• **STATED EXERCISE A**: Copy the drawing difference listing from its first line up to and including the line with "line at (613, 2011): none -> present", keeping every line unchanged.

Dvc external output add after changing files data in remote is failing

I know that, after changing data being tracked by dvc, we can use “dvc add” command and then “dvc push” to github. I can use different .dvc files to get back data using “dvc pull”.

The same when am trying to do with dvc external output, it is not working,
I’m using remote storage and remote cache. And adding data of remote using “add --external” command.

  • dvc add --external remote://s3remote/wine-quality.csv # tracks data, creates a cache folder in remote
  • git push

Now, am changing data in remote place, and I want to track the news changes,

  • dvc add --external remote://s3remote/wine-quality.csv
    [I’m using custom hosted Minion s3 bucket, to make changes am deleting the data file and uploading new one with same name with changes in data]
    This is failing with following error,

FYI,

  • config file
    [cache]
    s3 = s3cache
    [‘remote “s3remote”’]
    url = S3://datasource-bucket/
    endpointurl = http://localhostminio:10009/
    access_key_id = user
    secret_access_key = password
    use_ssl = false
    [‘remote “s3cache”’]
    url = s3://datasource-bucket/cache/
    endpointurl = http://localhostminio:10009/
    access_key_id = user
    secret_access_key = password
    use_ssl = false

It seems like you initially added data in a folder named remoteTrack and now you are trying to add it again from a different folder. This is trying to create a new stage but then it fails since the stage already exists. You can do either go to the remoteTrack\ folder and use the same command or specify the filename that belongs to the previous stage via --file remoteTrack\wine-quality.csv.dvc.

• **STATED EXERCISE B**: In the forum thread, reproduce the passage from "It seems like" up to and including "via --file remoteTrack\wine-quality.csv.dvc.", substituting "dataTrack" for "remoteTrack" each time it occurs.

Collection entries:
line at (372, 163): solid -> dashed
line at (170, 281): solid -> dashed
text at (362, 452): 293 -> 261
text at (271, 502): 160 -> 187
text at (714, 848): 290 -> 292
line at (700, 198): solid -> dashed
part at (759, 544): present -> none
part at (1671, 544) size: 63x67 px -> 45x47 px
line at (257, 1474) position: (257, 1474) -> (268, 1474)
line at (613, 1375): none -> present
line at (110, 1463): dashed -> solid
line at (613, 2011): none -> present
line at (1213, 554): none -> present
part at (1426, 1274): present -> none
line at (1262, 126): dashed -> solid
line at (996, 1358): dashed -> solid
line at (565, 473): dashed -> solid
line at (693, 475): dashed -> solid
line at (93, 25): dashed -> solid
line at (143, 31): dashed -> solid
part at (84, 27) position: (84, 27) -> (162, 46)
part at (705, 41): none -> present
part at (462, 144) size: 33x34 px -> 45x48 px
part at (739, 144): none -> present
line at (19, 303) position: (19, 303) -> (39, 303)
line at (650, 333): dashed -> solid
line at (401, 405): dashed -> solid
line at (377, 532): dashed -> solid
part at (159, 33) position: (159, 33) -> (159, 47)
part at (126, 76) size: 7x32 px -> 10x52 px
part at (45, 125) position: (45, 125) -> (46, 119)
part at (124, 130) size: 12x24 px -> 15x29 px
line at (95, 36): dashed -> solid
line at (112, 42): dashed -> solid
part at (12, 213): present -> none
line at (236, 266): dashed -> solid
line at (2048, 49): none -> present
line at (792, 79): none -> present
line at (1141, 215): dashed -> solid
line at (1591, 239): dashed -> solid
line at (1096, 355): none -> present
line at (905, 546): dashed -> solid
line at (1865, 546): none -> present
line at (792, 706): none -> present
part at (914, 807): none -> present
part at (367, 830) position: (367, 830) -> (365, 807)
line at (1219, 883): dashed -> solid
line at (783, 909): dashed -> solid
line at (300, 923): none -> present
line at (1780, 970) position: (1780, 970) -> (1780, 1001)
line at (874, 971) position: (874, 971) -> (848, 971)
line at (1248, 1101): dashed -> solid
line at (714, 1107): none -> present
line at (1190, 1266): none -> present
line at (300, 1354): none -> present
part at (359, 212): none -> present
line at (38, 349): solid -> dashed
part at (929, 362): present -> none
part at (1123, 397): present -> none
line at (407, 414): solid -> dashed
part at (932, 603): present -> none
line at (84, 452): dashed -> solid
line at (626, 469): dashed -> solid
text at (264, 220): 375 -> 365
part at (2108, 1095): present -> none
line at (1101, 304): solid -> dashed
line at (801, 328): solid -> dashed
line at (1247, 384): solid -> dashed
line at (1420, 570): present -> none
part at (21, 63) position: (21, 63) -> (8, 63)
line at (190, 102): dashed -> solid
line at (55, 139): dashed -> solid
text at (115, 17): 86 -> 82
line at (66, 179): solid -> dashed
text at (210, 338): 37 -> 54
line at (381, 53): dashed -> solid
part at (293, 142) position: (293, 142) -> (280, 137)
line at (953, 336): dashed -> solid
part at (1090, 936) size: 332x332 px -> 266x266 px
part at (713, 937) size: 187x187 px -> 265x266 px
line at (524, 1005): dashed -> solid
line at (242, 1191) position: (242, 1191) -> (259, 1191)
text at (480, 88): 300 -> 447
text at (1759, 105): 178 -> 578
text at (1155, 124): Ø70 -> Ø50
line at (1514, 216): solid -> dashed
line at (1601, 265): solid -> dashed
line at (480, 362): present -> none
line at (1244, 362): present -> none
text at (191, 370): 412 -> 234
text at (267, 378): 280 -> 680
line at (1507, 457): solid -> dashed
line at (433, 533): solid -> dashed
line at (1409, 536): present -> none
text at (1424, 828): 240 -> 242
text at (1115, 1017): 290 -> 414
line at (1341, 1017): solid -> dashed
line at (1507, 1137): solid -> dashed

• **COMPLETE OUTPUT A**:
line at (372, 163): solid -> dashed
line at (170, 281): solid -> dashed
text at (362, 452): 293 -> 261
text at (271, 502): 160 -> 187
text at (714, 848): 290 -> 292
line at (700, 198): solid -> dashed
part at (759, 544): present -> none
part at (1671, 544) size: 63x67 px -> 45x47 px
line at (257, 1474) position: (257, 1474) -> (268, 1474)
line at (613, 1375): none -> present
line at (110, 1463): dashed -> solid
line at (613, 2011): none -> present

• **COMPLETE OUTPUT B**:
It seems like you initially added data in a folder named dataTrack and now you are trying to add it again from a different folder. This is trying to create a new stage but then it fails since the stage already exists. You can do either go to the dataTrack\ folder and use the same command or specify the filename that belongs to the previous stage via --file dataTrack\wine-quality.csv.dvc.